If the pollen from plant A ends up on the stigmas of plant B, then fertilization can get going.
The process of fertilization in flowering plants has several steps, and some of them seem at least somewhat improbable. But all flowering plants do it, and there are thousands of species of flowering plants. As complex as the process seems, they make it work.
When a pollen grain contacts the stigma of a flower, the grain “germinates.” A tube, called the pollen tube, grows from the pollen grain, and two sperm cells, both haploid, venture down the tube.
The stigma is the topmost portion of the pistil, the female portion of a flower, and the tube penetrates the stigma, the style below the stigma, and enters the ovary below the stigma. Inside the ovaries there are ovules, each surrounded by layers of cells, and each containing an embryo sac, a small structure with eight cells or nuclei, all of which are haploid.
The pollen tube finds its way into the ovary and then into an ovule and embryo sac. One of the sperm cells will fuse with one of the female haploid cells, the egg cell, and that fusion produces a diploid zygote, the first cell of a new plant. The zygote begins to divide and produces an embryo, which will stop growing and become dormant within the ovule. The ovule will eventually become a seed.
The other sperm cell inside the embryo sac fuses with two of the female haploid nuclei to produce a triploid cell (I warned you that the process was weird), and this triploid cell divides by mitosis multiple times to produce endosperm within the seed.
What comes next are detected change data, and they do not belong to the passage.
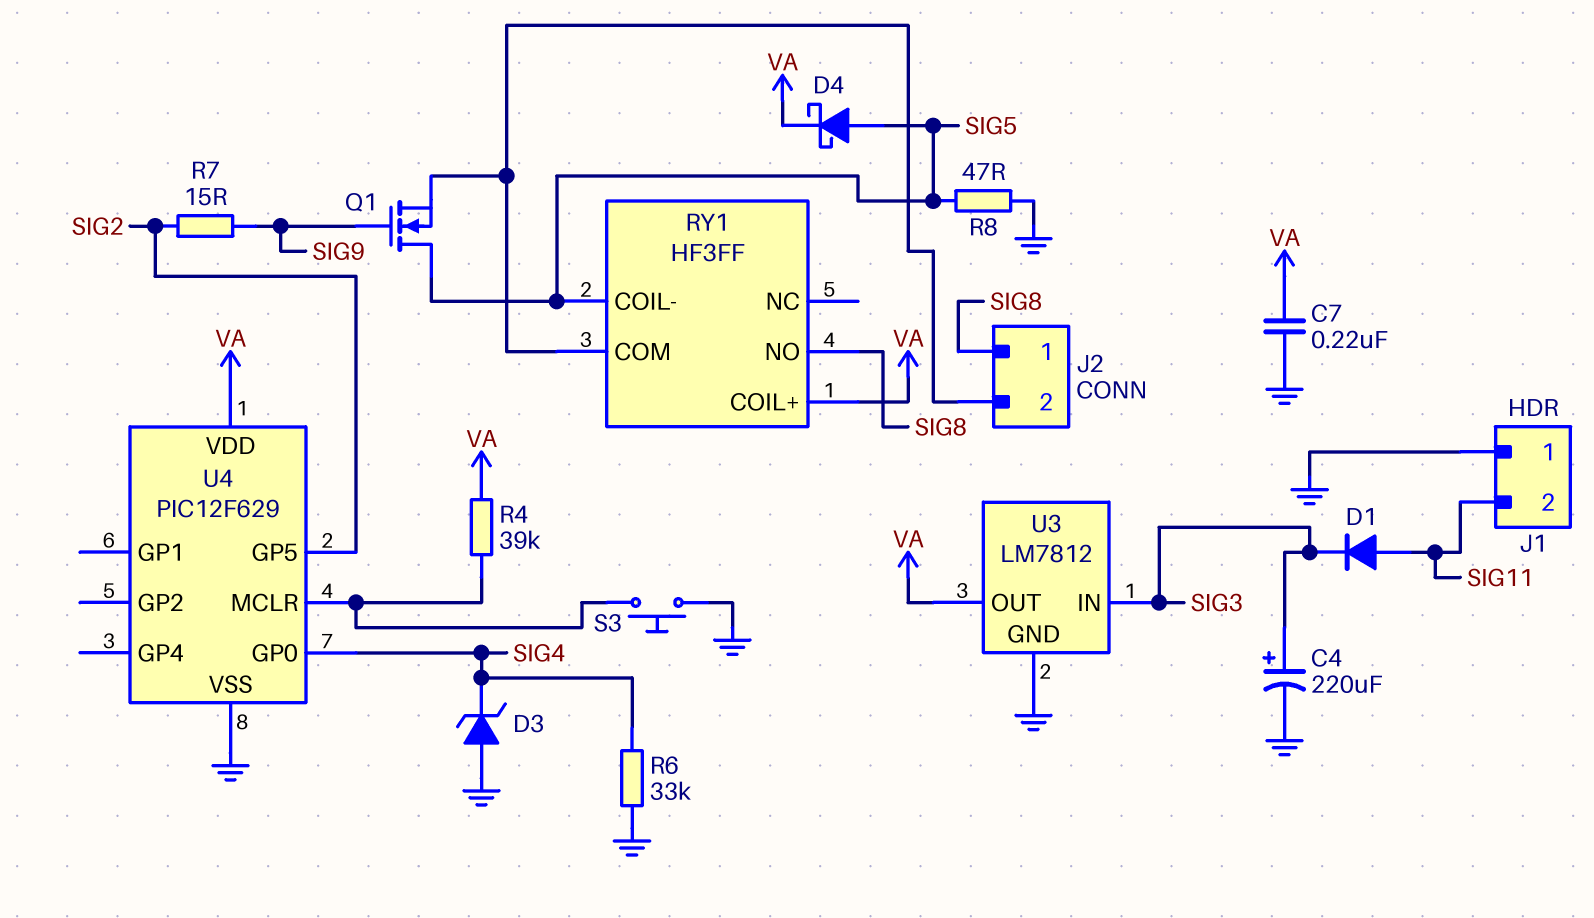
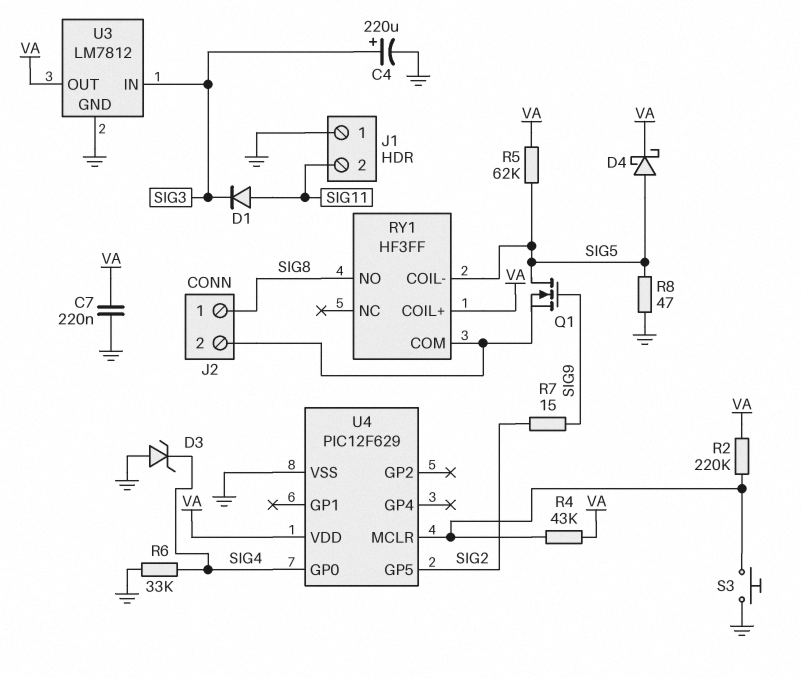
R2: none -> 220k (U4/MCLR, VA)
R4: 39k (U4/MCLR, VA) -> 43k (U4/MCLR, VA)
R5: none -> 62k (SIG5, VA)

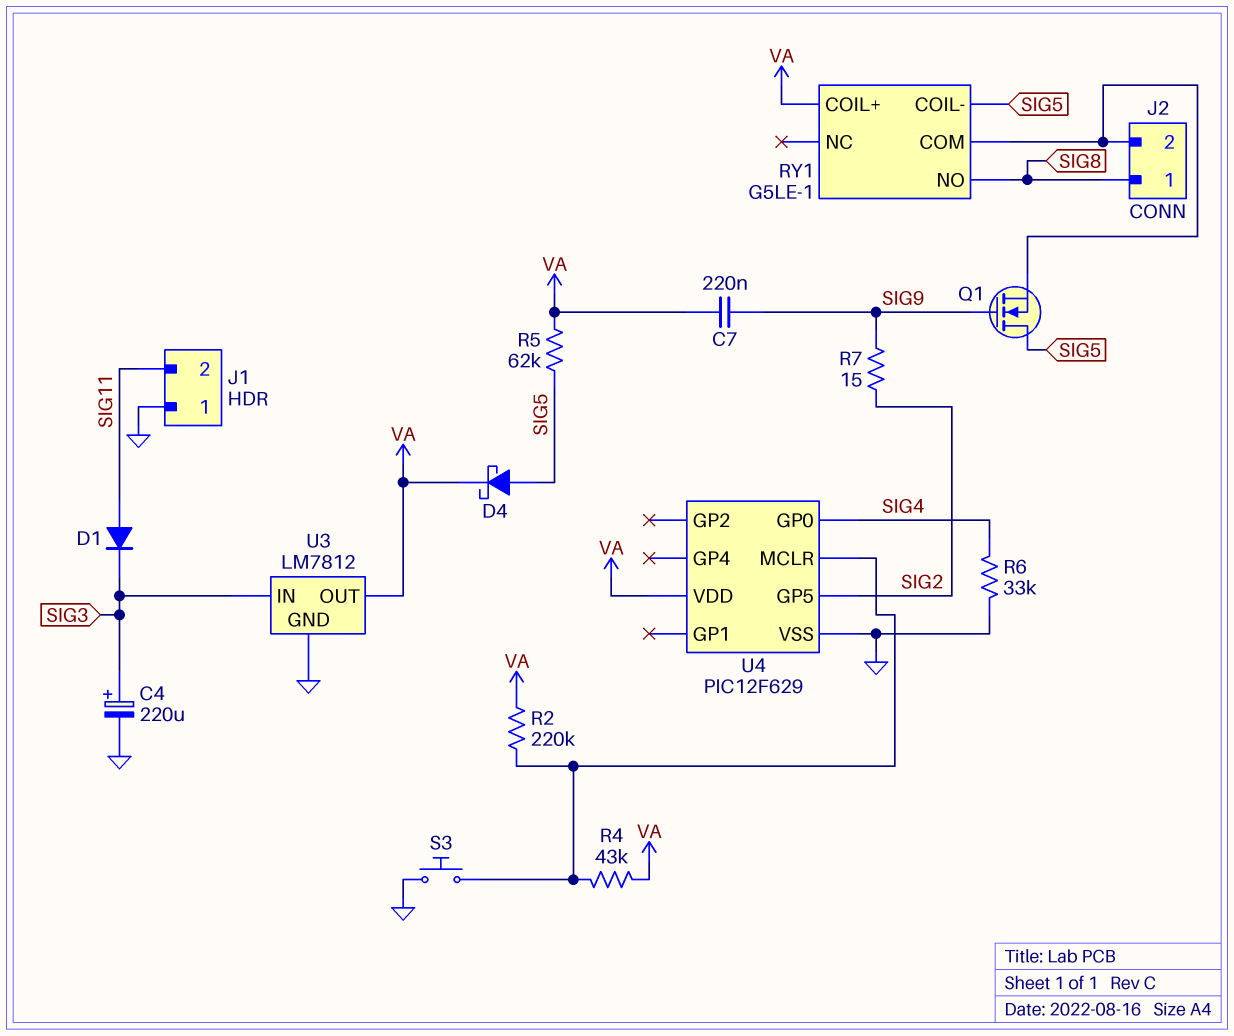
C7: 220nF (GND, VA) -> 220nF (SIG9, VA)
D3: zener (A GND, K SIG4) -> none
R8: 47 (GND, SIG5) -> none
RY1: HF3FF -> G5LE-1

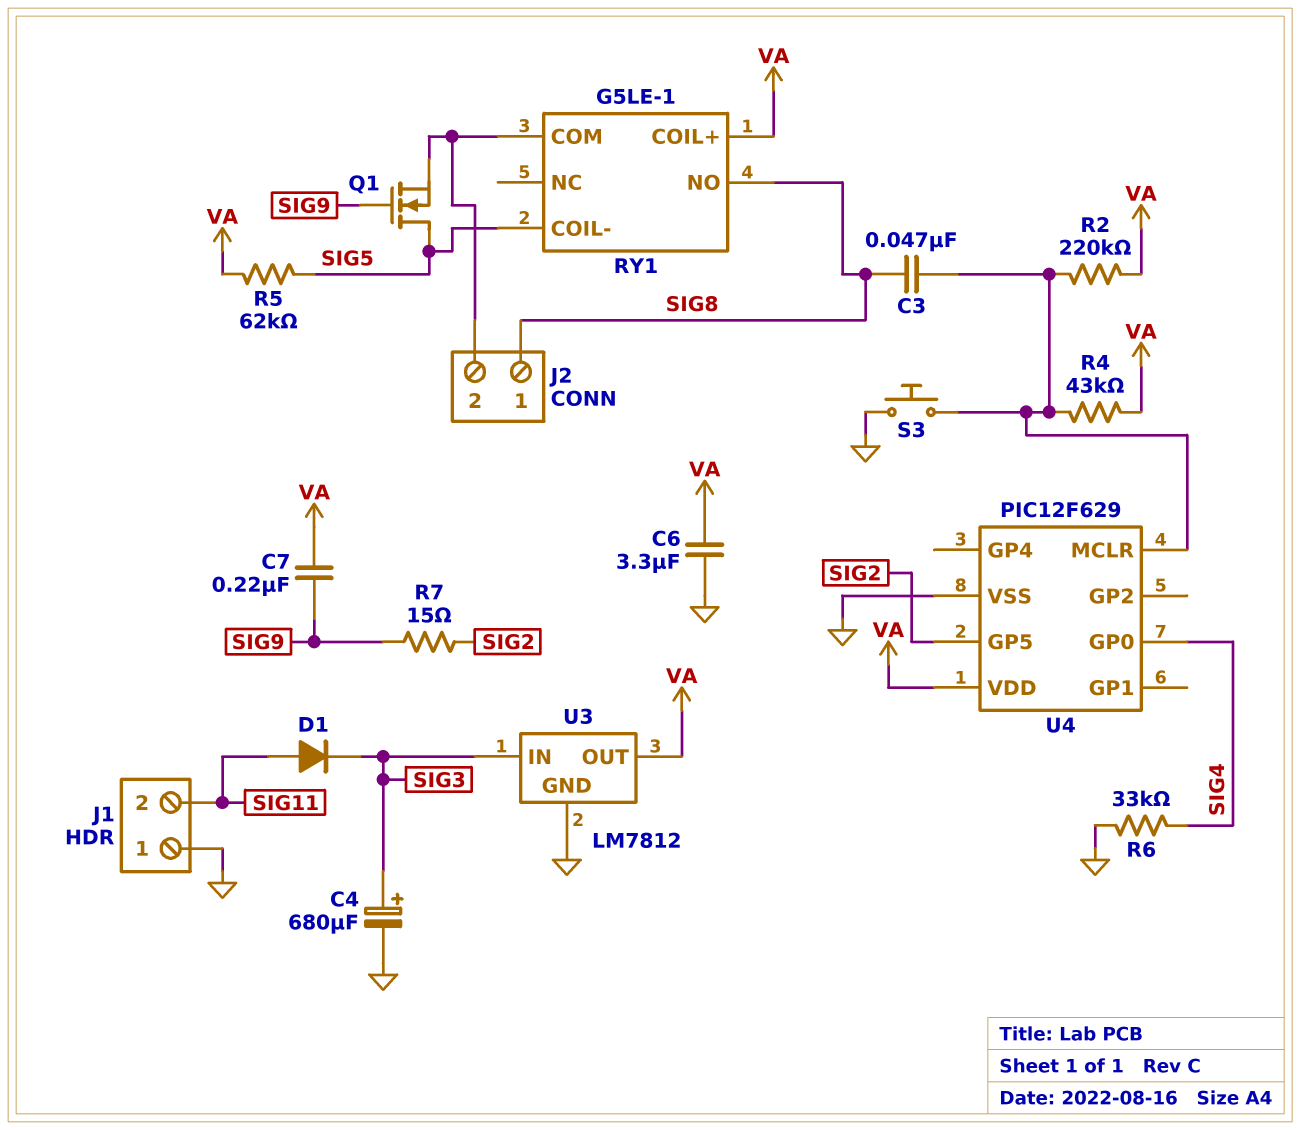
C3: none -> 47nF (SIG8, U4/MCLR)
C4: 220uF (plus SIG3, minus GND) -> 680uF (plus SIG3, minus GND)
C6: none -> 3.3uF (GND, VA)
D4: schottky (A SIG5, K VA) -> none

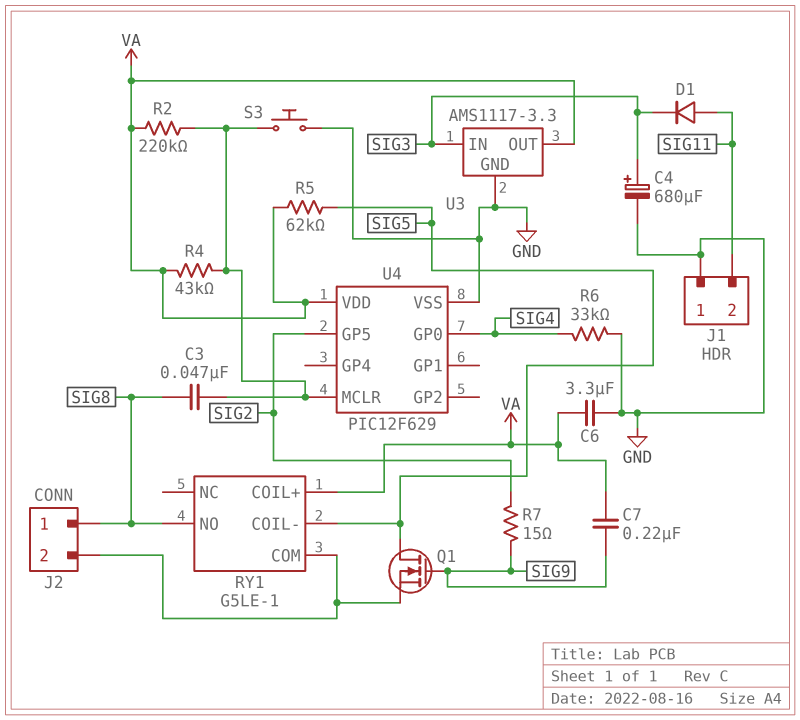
U3: LM7812 -> AMS1117-3.3

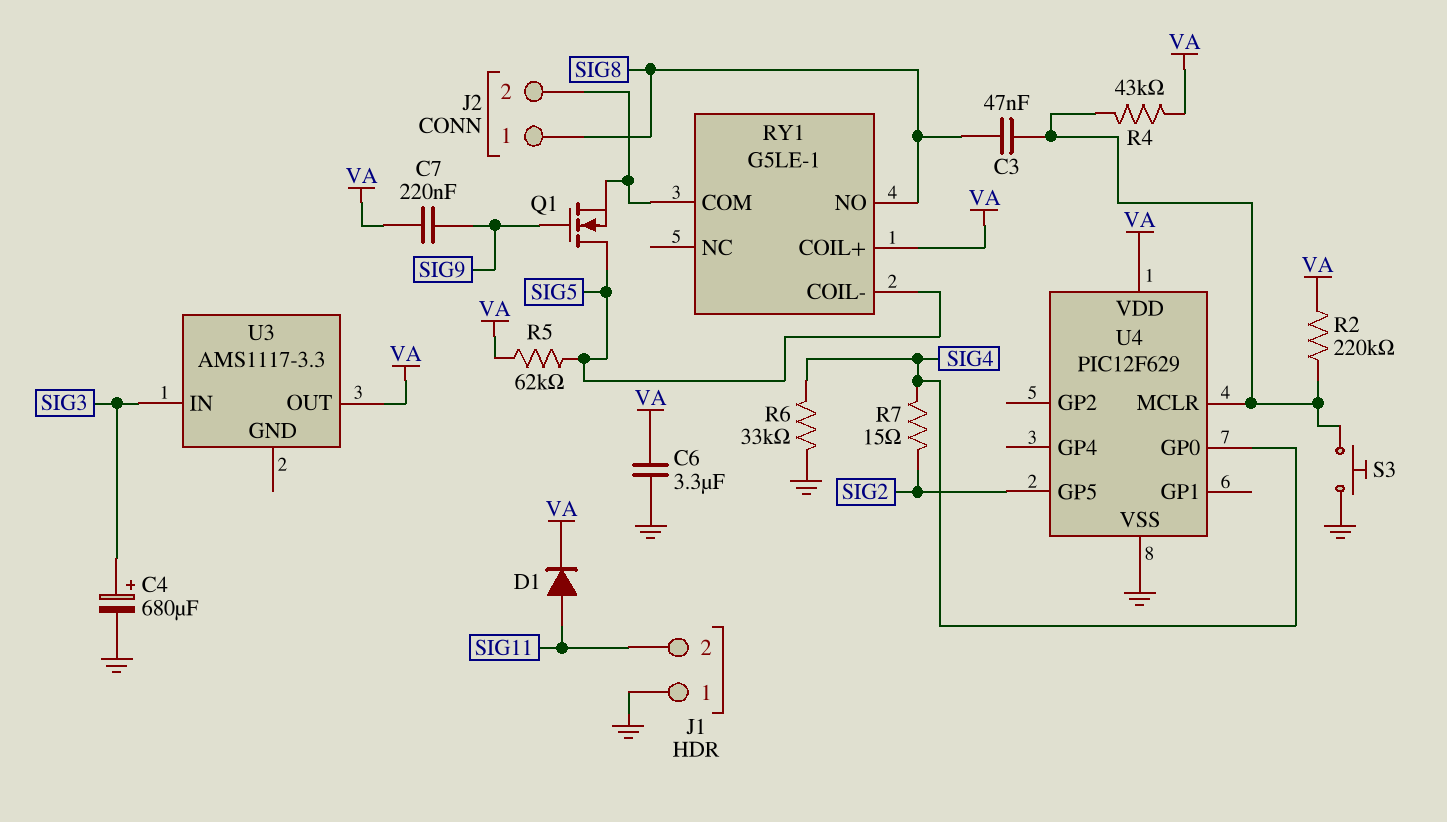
D1: diode (A SIG11, K SIG3) -> diode (A SIG11, K VA)
R7: 15 (SIG2, SIG9) -> 15 (SIG2, SIG4)
U3 pin GND: GND -> none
Some plants have almost no endosperm (orchids), and others have a lot (coconuts). Goldenrods have enough to serve as a nutrition source for the seed when it germinates. Goldenrod seeds are small and light, easily blown around to places at some distance from the parent plant. But they also have a bit of endosperm to help the new plant to grow, wherever it lands.
Each goldenrod flower has one ovary with one ovule, so each flower produces, at most, one seed. The ovary provides a covering around the seed, which is technically a fruit, a dry fruit called an achene. As the ovary wall dries out, small filaments remain attached to the top of each seed. These filaments (the pappus) provide wind resistance and help the seed disperse away from the parent plant sometime in the next several months. Most of the seeds will fail for one reason or another, but there is always a chance that some will find a place to grow once the next spring rolls around.
This whole sequence of events is sexual reproduction: flowers attract pollinators, pollen transfer leads to fertilization, fertilization leads to seeds and dry fruits, and dry fruits blow around in the wind. Each offspring has half of its genes from one parent and half of its genes from the other parent, and thus is genetically different from both them. Each unique seed then has a chance to colonize new habitats. It’s a risky business, but it has worked for an unfathomably long time.
If you feel lost in the details, take a look at the video on Twitter or Facebook. The frenetic pollinators can’t get enough of the goldenrod flowers. All that messing around leads to pollination, an essential part of producing another generation of goldenrods. And there it is, right by your house, along the road, or in whatever habitat your local goldenrods occupy. It won’t last forever, so take a look while it’s going on. If you miss it, it will all happen again next year. Nature is persistent.